遺言者は遺言を作成した後でも、遺言の方式に従って撤回をすることが出来ます(民法1022条)。 また、新たに作成した遺言が前の遺言と抵触する時には、抵触した部分については後の遺言で撤回したものとみなされます(民法1023条)。 そのため、気が変わった場合には、新たな遺言を作成して、前の遺言の内容を撤回することが可能です。
- 遺言
- 法律相談
私の母が公正証書遺言を作成したいと言っているのですが、足腰が弱っており公証役場まで行くことが困難です。この場合、公正証書遺言を作ることはできるのでしょうか?
公証役場まで行くことが出来ない理由がある場合、公証人にお母さんがいるところまで出張してもらって、公正証書遺言を作成することは可能です。 ただし、この場合には通常よりも手数料がかかることになり、また出張日当や交通費がかかることになります(具体的な費用については、お近くの公証役場にお問い合わせください) なお、当事務所では高齢で外出が困難な方に対しては、ご自宅などへのの出張法律相談も実施しております。 お気軽にお問い合わせください。
- 任意後見
父が認知症になった場合に備えて、父と任意後見契約を結ぼうと思っています。任意後見人には、誰でもなれるのでしょうか?

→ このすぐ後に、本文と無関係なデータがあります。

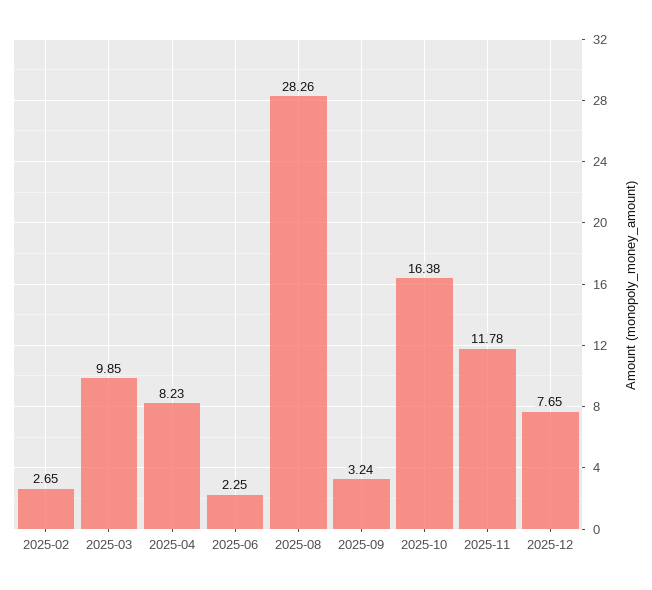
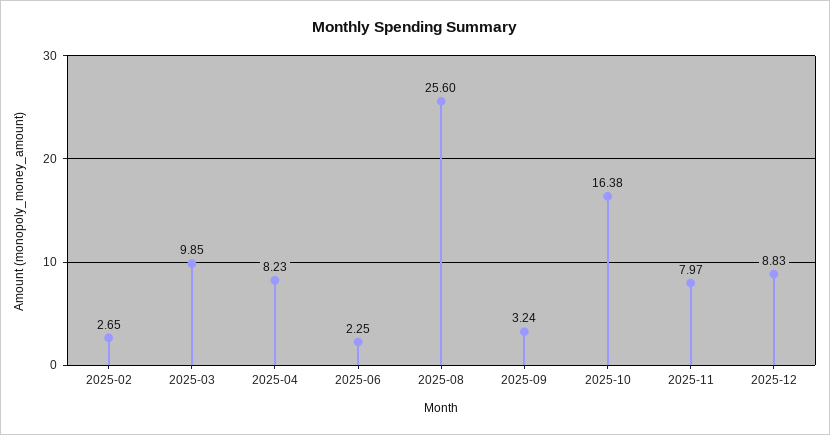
  {
    "2025-02": 2.65,
    "2025-03": 9.85,
    "2025-04": 8.23,
    "2025-06": 2.25,
-   "2025-08": 28.26,
+   "2025-08": 25.6,
    "2025-09": 3.24,
    "2025-10": 16.38,
-   "2025-11": 11.78,
+   "2025-11": 7.97,
-   "2025-12": 7.65
+   "2025-12": 8.83
  }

任意後見契約は、ご本人と後見人候補者との間の契約で行われますが、任意後見人候補者には特別な資格は法律上要求されていません。また、法人も任意後見人になることもできます。 ただ、任意後見受任者(任意後見人の候補者)が次の事由に該当する場合には、任意後見監督人が選任されないので、任意後見契約の効力が生じません。 ですので、候補者が次の事由に当たるかどうかについては、確認する必要があります(任意後見契約に関する法律4条1項3号、民法847条)。 ①未成年者 ②家庭裁判所で免ぜられた法定代理人、保佐人、補助人 ③破産者 ④本人に対して訴訟をし、またはした者およびその配偶者ならびに直系血族 ⑤行方の知れない者、 ⑥不正な行為、著しい不行跡その他任意後見人の任務に適しない事由がある者 いずれにしても、本人の財産を長期間にわたり管理することが予定されているので、任意後見人を誰にするかについては慎重に検討してください。
- 成年後見人
- 成年後見制度
身寄りがない人でも、成年後見制度を利用することはできるのでしょうか?
成年後見人などは、ご本人の親族ではない第三者が就任することもできるので、身寄りがいない方でも利用することは可能です。 その場合、ご本人に判断能力(意思能力)がある時には、ご本人自らが申立人となって、家庭裁判所に申し立てを行うことが考えられます。 ご本人が高齢で判断能力(意思能力)がなく、申立をすることが出来ない場合には、市町村長による申立てが考えられます(老人福祉法第32条など参照)。